Difference between revisions of "Victoria"
Revision as of 10:10, 26 May 2008
Disclaimer - I wrote this based on research I did into the topic and the experience I gained engineering my car in Victoria. Certain things may have changed since then, but I will endeavour to keep this article accurate. This remains a guide, although I will try keep it update. --Philbey 20:10, 26 May 2008 (EST)
Who to talk to:
-VASS Approved Engineers (Link to list from this page)
Take a look at the Modification Guide on Vicroads. Most questions should be answered in here:
Also, for some of the more esoteric questions, from bonnet scoops to baby seats, this list of bulletins should have you covered:
Cut to the chase, if your engine upgrade isn't a factory option for that car, it needs engineering. Although I'm not certain, I believe a 5k needs engineering into a corolla, given that it was never an option. 4k's into early models dont seem to be a problem.
So, you more than likely need to have it engineered. In order to do this, you need to see a VASS engineer from the link above. There's a few around so you should be able to find one nearby.
When I engineered my car, (CA18 Turbo Bluebird) the engineering process was fairly straightforward. I left the car with him for a few hours and he did a comprehensive look over the car and gave me a list of items that needed fixing or upgrading on the car. It was a bolt in upgrade so no in depth investigations had to be made on cut and shut items or custom fabbed parts.
I then went and fixed/upgraded all these items and brought it back. There were a few things I did wrong and a bit of back and forth, and the car was engineered.
Main items were to do with roadworthiness. Bushes, brake cylinder leaks, frayed seatbelts. Exhaust had to meet the noise requirement (92dBa) and the brakes had to be tested.

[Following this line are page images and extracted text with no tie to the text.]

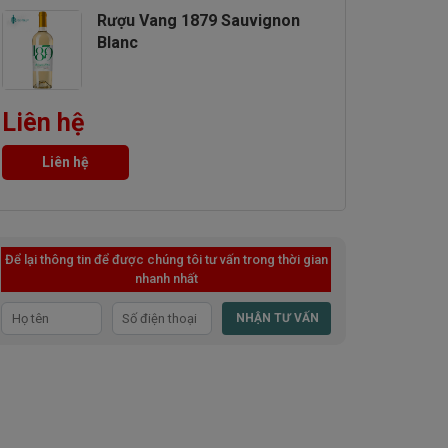
Rượu Vang 1879 Sauvignon
Blanc
Liên hệ
Liên hệ
Để lại thông tin để được chúng tôi tư vấn trong thời gian
nhanh nhất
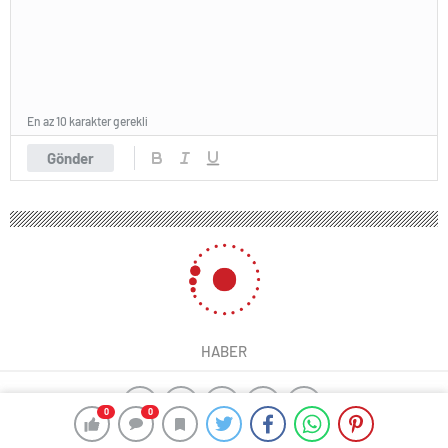
En az 10 karakter gerekli
Gönder
HABER
0
0
ajax alarm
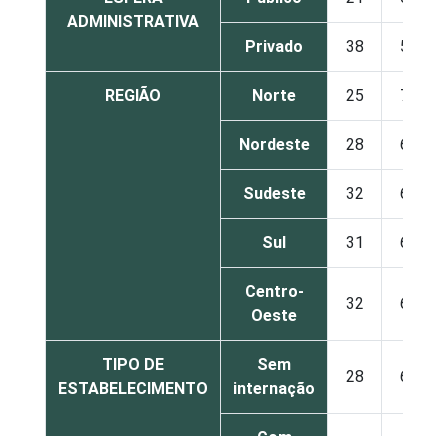
ADMINISTRATIVA
Privado
38
57
REGIÃO
Norte
25
70
Nordeste
28
65
Sudeste
32
60
Sul
31
62
Centro-
32
62
Oeste
TIPO DE
Sem
28
64
ESTABELECIMENTO
internação
Com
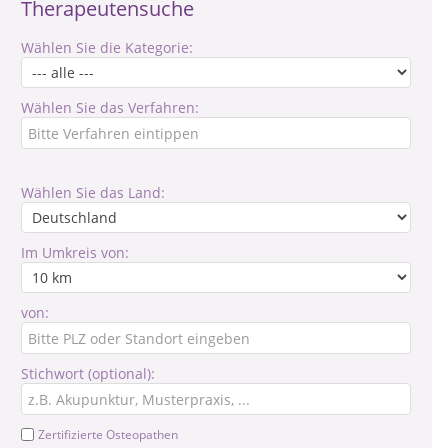
Therapeutensuche
Wählen Sie die Kategorie:
Wählen Sie das Verfahren:
Wählen Sie das Land:
Im Umkreis von:
von:
Stichwort (optional):
Zertifizierte Osteopathen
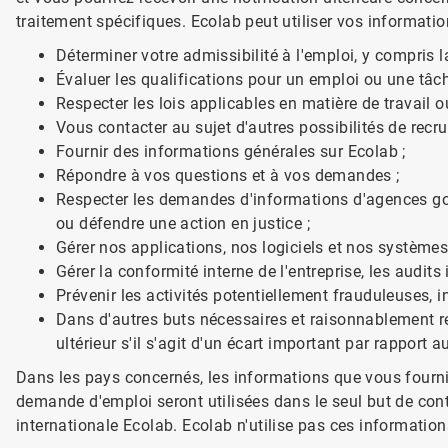
traitement spécifiques. Ecolab peut utiliser vos informatio
Déterminer votre admissibilité à l'emploi, y compris la
Évaluer les qualifications pour un emploi ou une tâche
Respecter les lois applicables en matière de travail o
Vous contacter au sujet d'autres possibilités de recr
Fournir des informations générales sur Ecolab ;
Répondre à vos questions et à vos demandes ;
Respecter les demandes d'informations d'agences gou
ou défendre une action en justice ;
Gérer nos applications, nos logiciels et nos systèmes
Gérer la conformité interne de l'entreprise, les audit
Prévenir les activités potentiellement frauduleuses, in
Dans d'autres buts nécessaires et raisonnablement re
ultérieur s'il s'agit d'un écart important par rapport
Dans les pays concernés, les informations que vous fournis
demande d'emploi seront utilisées dans le seul but de contr
internationale Ecolab. Ecolab n'utilise pas ces information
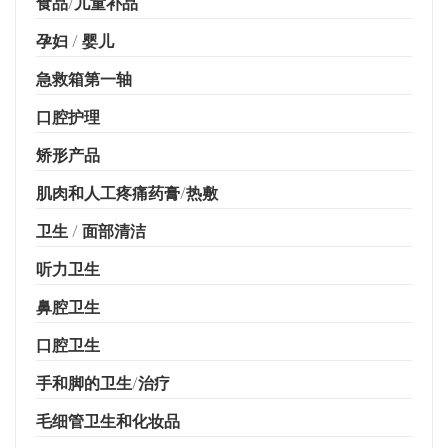
食品/儿童补品
孕妇 / 婴儿
急救箱第一轴
口腔护理
矫形产品
肌肉和人工疼痛药膏/热敷
卫生 / 面部清洁
听力卫生
鼻腔卫生
口腔卫生
手和脚的卫生/治疗
毛细管卫生和化妆品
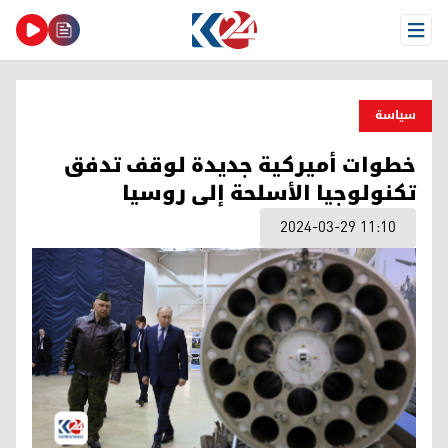
Open Menu
سیاسة
خطوات أميركية جديدة لوقف تدفق
تكنولوجيا الأسلحة إلى روسيا
2024-03-29 11:10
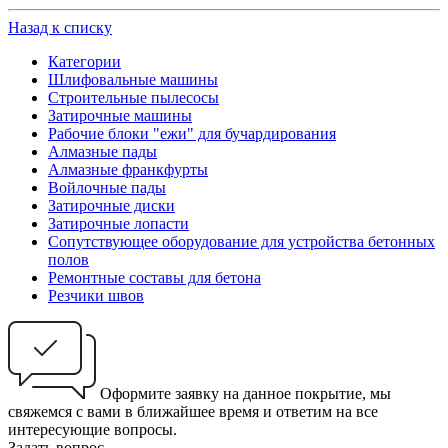
Назад к списку
Категории
Шлифовальные машины
Строительные пылесосы
Затирочные машины
Рабочие блоки "ежи" для бучардирования
Алмазные пады
Алмазные франкфурты
Войлочные пады
Затирочные диски
Затирочные лопасти
Сопутствующее оборудование для устройства бетонных
полов
Ремонтные составы для бетона
Резчики швов
Оформите заявку на данное покрытие, мы
свяжемся с вами в ближайшее время и ответим на все
интересующие вопросы.
Задать вопрос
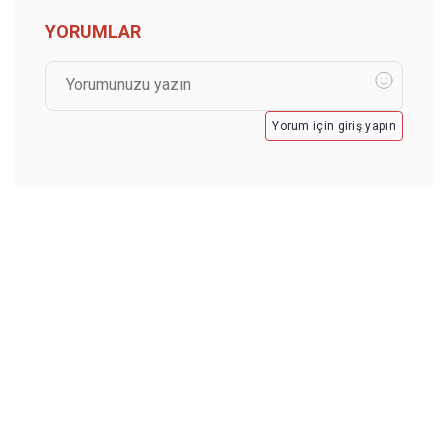
YORUMLAR
Yorum için giriş yapın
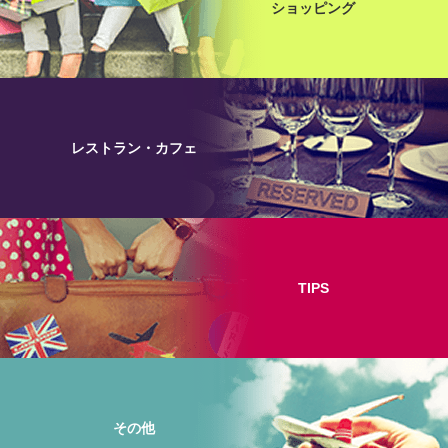
ショッピング
レストラン・カフェ
TIPS
その他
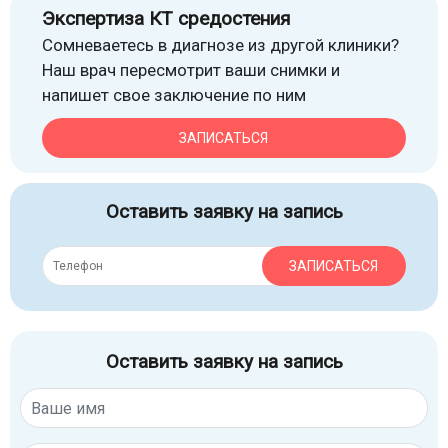
Экспертиза КТ средостения
Сомневаетесь в диагнозе из другой клиники?
Наш врач пересмотрит ваши снимки и
напишет свое заключение по ним
ЗАПИСАТЬСЯ
Оставить заявку на запись
ЗАПИСАТЬСЯ
Оставить заявку на запись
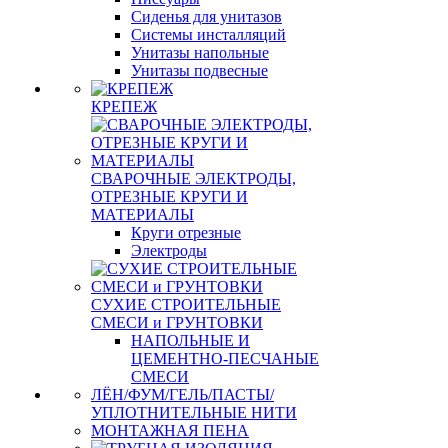
Сиденья для унитазов
Системы инсталляций
Унитазы напольные
Унитазы подвесные
КРЕПЕЖ
СВАРОЧНЫЕ ЭЛЕКТРОДЫ,
ОТРЕЗНЫЕ КРУГИ И
МАТЕРИАЛЫ
Круги отрезные
Электроды
СУХИЕ СТРОИТЕЛЬНЫЕ
СМЕСИ и ГРУНТОВКИ
НАПОЛЬНЫЕ И
ЦЕМЕНТНО-ПЕСЧАНЫЕ
СМЕСИ
ЛЁН/ФУМ/ГЕЛЬ/ПАСТЫ/
УПЛОТНИТЕЛЬНЫЕ НИТИ
МОНТАЖНАЯ ПЕНА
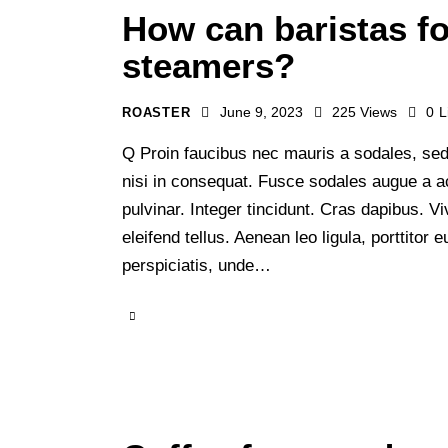
How can baristas f
steamers?
June 9, 2023
225
Views
0
L
ROASTER
Q Proin faucibus nec mauris a sodales, sed
nisi in consequat. Fusce sodales augue a ac
pulvinar. Integer tincidunt. Cras dapibus.
eleifend tellus. Aenean leo ligula, porttitor
perspiciatis, unde…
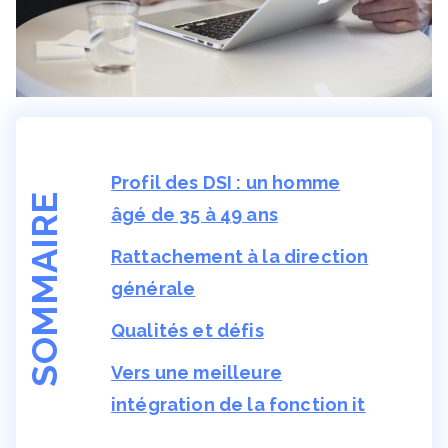
Profil des DSI : un homme
SOMMAIRE
âgé de 35 à 49 ans
Rattachement à la direction
générale
Qualités et défis
Vers une meilleure
intégration de la fonction it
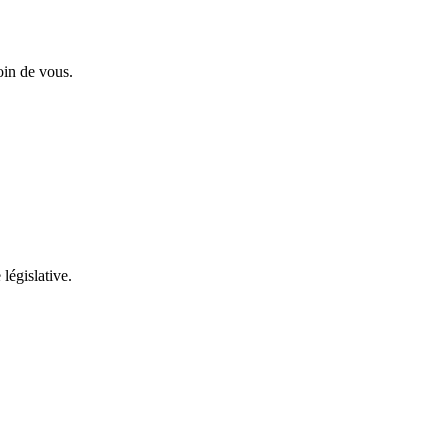
oin de vous.
 législative.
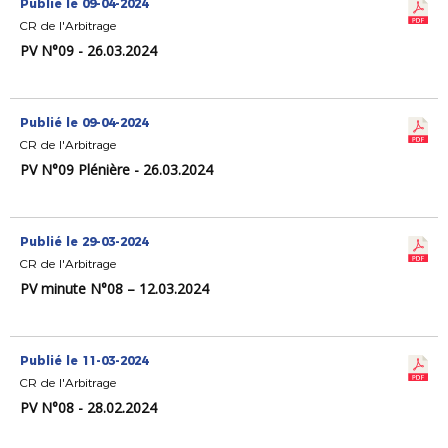
Publié le 09-04-2024
CR de l'Arbitrage
PV N°09 - 26.03.2024
Publié le 09-04-2024
CR de l'Arbitrage
PV N°09 Plénière - 26.03.2024
Publié le 29-03-2024
CR de l'Arbitrage
PV minute N°08 – 12.03.2024
Publié le 11-03-2024
CR de l'Arbitrage
PV N°08 - 28.02.2024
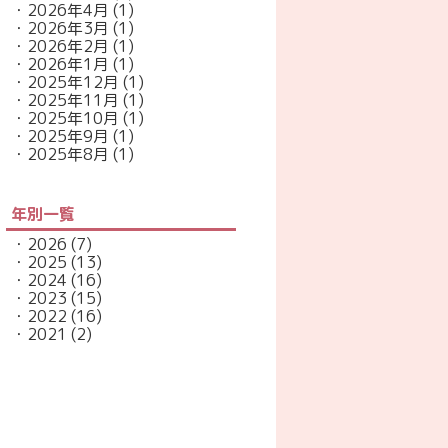
2026年4月
(1)
2026年3月
(1)
2026年2月
(1)
2026年1月
(1)
2025年12月
(1)
2025年11月
(1)
2025年10月
(1)
2025年9月
(1)
2025年8月
(1)
年別一覧
2026
(7)
2025
(13)
2024
(16)
2023
(15)
2022
(16)
2021
(2)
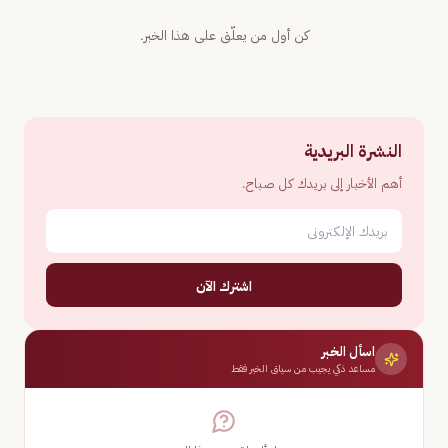
كن أول من يعلّق على هذا الخبر.
النشرة البريدية
أهم الأخبار إلى بريدك كل صباح.
اشترك الآن
اسأل الخبر
مساعد ذكي يجيب من سياق الخبر فقط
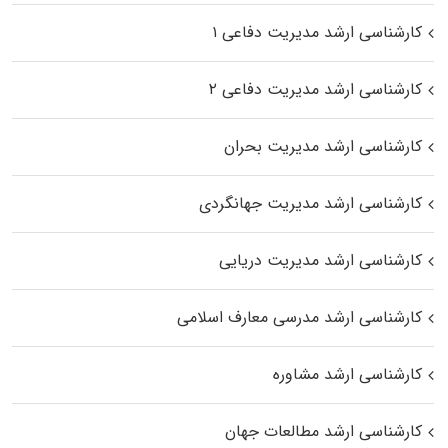
کارشناسی ارشد مدیریت دفاعی ۱
کارشناسی ارشد مدیریت دفاعی ۲
کارشناسی ارشد مدیریت بحران
کارشناسی ارشد مدیریت جهانگردی
کارشناسی ارشد مدیریت دریایی
کارشناسی ارشد مدرسی معارف اسلامی
کارشناسی ارشد مشاوره
کارشناسی ارشد مطالعات جهان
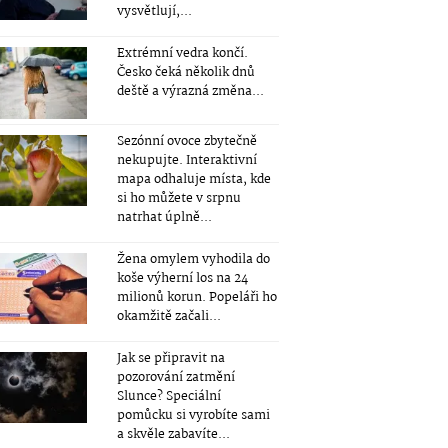
vysvětlují,...
Extrémní vedra končí.
Česko čeká několik dnů
deště a výrazná změna...
Sezónní ovoce zbytečně
nekupujte. Interaktivní
mapa odhaluje místa, kde
si ho můžete v srpnu
natrhat úplně...
Žena omylem vyhodila do
koše výherní los na 24
milionů korun. Popeláři ho
okamžitě začali...
Jak se připravit na
pozorování zatmění
Slunce? Speciální
pomůcku si vyrobíte sami
a skvěle zabavíte...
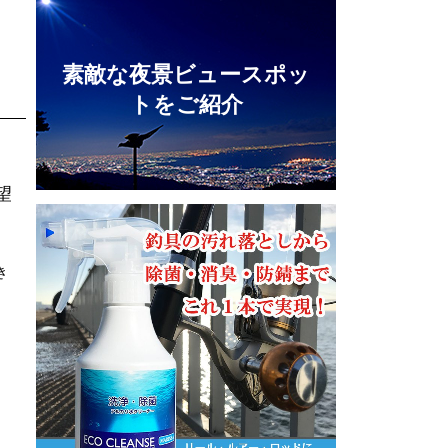
素敵な夜景ビュースポッ
トをご紹介
望
き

The brake test consisted of 8 stops from 60kmh and 2 stops from 100kmh. I had a bolt in brake upgrade so these were passed with no issues. They use and accelerometer to measure deceleration and a pressure sensor on the pedal. The values have to be fairly close across all 10 braking stops for it to pass, but I am unsure if they require a certain Gforce.
The engineering cost ~$600 not including the work I had to do to fix it. Once again, I was fortunate that it was a straightforward bolt in item. The engineer also mentioned I was lucky it wasn't a slightly older car because it would have had to conform with much stricter emissions laws.
Once again, I need to highlight the fact that the car had to be roadworthy, and most of my time was spent fixing niggly little roadworthy items. The engineer gave me a roadworthy certificate as well as the engineering certificate so that I could register it. Vicroads keeps a copy of the Eng Cert, the Engineer keeps a copy and I got a copy. You have 30 days to register once you get the certificate.
Once again, this is my experience with the system. Custom mods will require the engineer to inspect welds and custom fab parts to make sure they conform to the required standards.